Each task copies this information locally to guarantee a complete execution context. This means the environment parameter can be shared by multiple tasks.

co_await coflux::this_task/this_fork::environment() Accepts no values and this is determined by the parent environment. This parameter controls the construction of the DAG, and therefore, the first parameter of a fork must accept it by reference. The fork also obtains the type-erased scheduler and the parent environment's memory resource pointer here.

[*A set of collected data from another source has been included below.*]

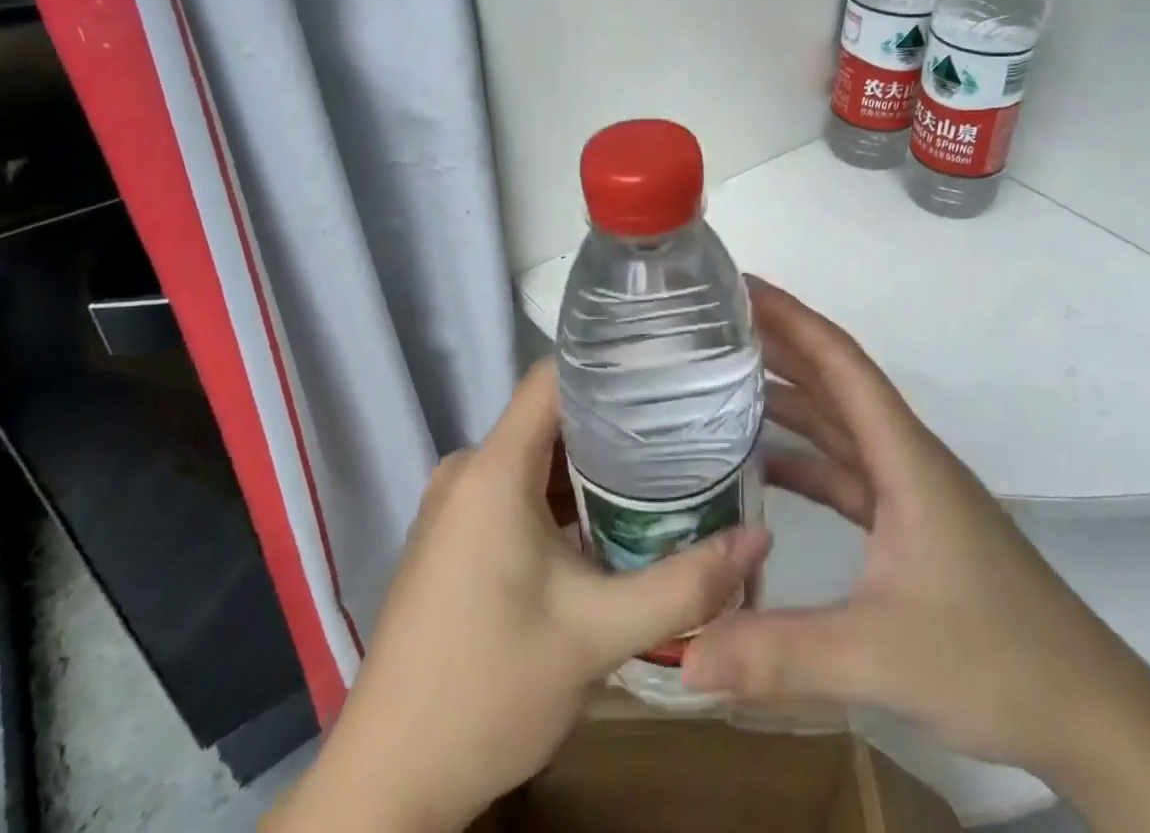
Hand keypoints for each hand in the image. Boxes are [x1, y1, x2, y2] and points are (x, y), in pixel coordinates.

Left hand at [270, 359, 770, 832]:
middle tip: (686, 426)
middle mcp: (468, 469)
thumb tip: (761, 538)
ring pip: (537, 456)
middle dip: (618, 420)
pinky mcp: (453, 535)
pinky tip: (610, 519)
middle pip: (552, 415)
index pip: (555, 376)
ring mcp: (455, 504)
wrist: (387, 785)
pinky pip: (516, 488)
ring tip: (663, 468)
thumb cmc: (489, 691)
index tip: (670, 368)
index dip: (611, 363)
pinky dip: (562, 496)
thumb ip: (684, 584)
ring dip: (593, 464)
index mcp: (493, 469)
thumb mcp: (598, 636)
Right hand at [681, 278, 1144, 776]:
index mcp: (905, 455)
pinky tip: (762, 466)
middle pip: (835, 382)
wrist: (1090, 713)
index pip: (840, 362)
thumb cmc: (996, 659)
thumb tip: (682, 653)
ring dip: (788, 398)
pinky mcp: (910, 526)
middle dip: (779, 344)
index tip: (743, 286)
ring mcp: (910, 492)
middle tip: (714, 323)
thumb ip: (779, 653)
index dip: (791, 316)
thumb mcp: (879, 654)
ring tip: (724, 380)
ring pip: (839, 425)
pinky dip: (803, 459)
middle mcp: (906, 457)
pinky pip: (845, 472)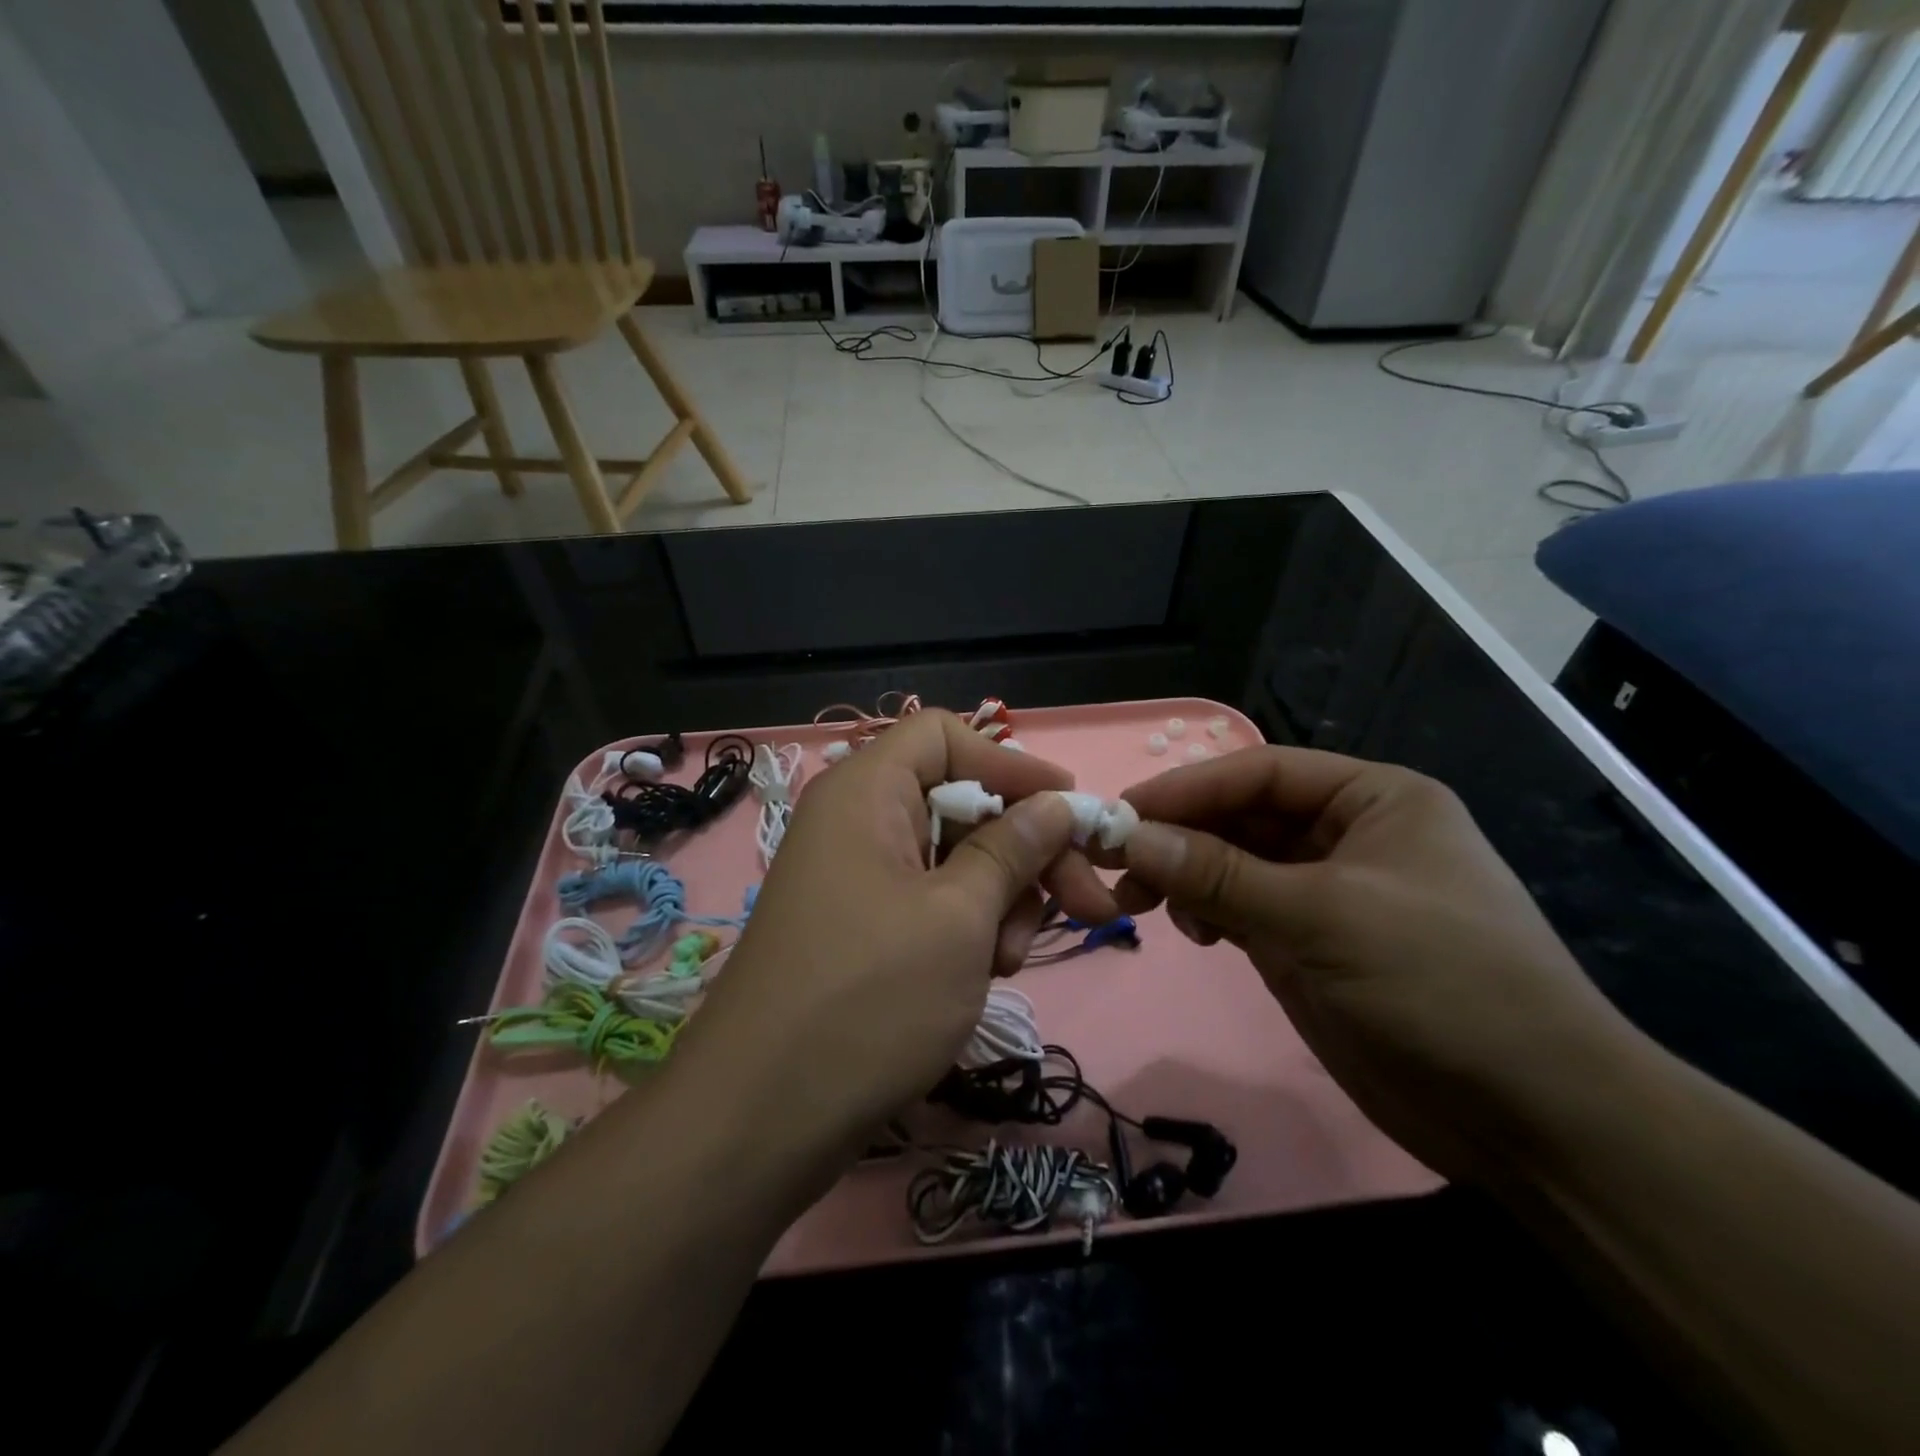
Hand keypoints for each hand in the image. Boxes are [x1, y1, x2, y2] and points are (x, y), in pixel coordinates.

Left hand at [679, 710, 1120, 1151]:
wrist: (760, 1121)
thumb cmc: (869, 999)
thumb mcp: (959, 917)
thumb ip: (1013, 849)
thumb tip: (1058, 803)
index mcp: (867, 793)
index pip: (945, 736)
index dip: (1012, 764)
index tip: (1072, 809)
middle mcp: (857, 823)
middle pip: (960, 802)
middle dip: (1025, 849)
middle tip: (1086, 903)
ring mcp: (857, 879)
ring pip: (954, 860)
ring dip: (1001, 899)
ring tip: (1008, 959)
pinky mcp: (861, 930)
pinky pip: (931, 903)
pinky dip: (968, 929)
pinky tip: (984, 974)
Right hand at [1105, 746, 1645, 1181]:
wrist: (1532, 1118)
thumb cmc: (1440, 983)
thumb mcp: (1321, 916)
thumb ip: (1218, 874)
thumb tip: (1128, 836)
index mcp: (1372, 799)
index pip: (1260, 772)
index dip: (1187, 788)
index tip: (1120, 812)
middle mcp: (1347, 835)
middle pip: (1241, 817)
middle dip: (1180, 837)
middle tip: (1117, 864)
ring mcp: (1327, 893)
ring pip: (1234, 865)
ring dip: (1187, 877)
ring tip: (1143, 903)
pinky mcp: (1310, 944)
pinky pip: (1241, 909)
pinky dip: (1209, 914)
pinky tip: (1197, 934)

All task/forks are constructed onto the space provided by the std::pmr::memory_resource*, which opens up possibilities for more advanced memory control.

Static Channels

"Structured Concurrency" and "Task as Context" together derive the Coflux design philosophy: "Static Channels." Coflux aims to describe a static ownership system at compile time, so that once execution begins, everything happens orderly and immediately. This is why:

  1. Executor and scheduler are expressed as template parameters.
  2. All work is hot-started (std::suspend_never).
  3. task/fork are essentially different aliases of the same template: only the ownership parameters of the template differ.

Future Directions

The above is the answer to "Why Coflux." For the further development of this framework:

  1. Exploration in classic asynchronous work environments such as net/rpc.
  2. Further performance optimization (lock-free queues, affinity coroutine memory pools, etc.).
  3. More ergonomic API design.
  4. Completion of benchmarks and unit tests.
  5. Fixing hidden bugs and race conditions.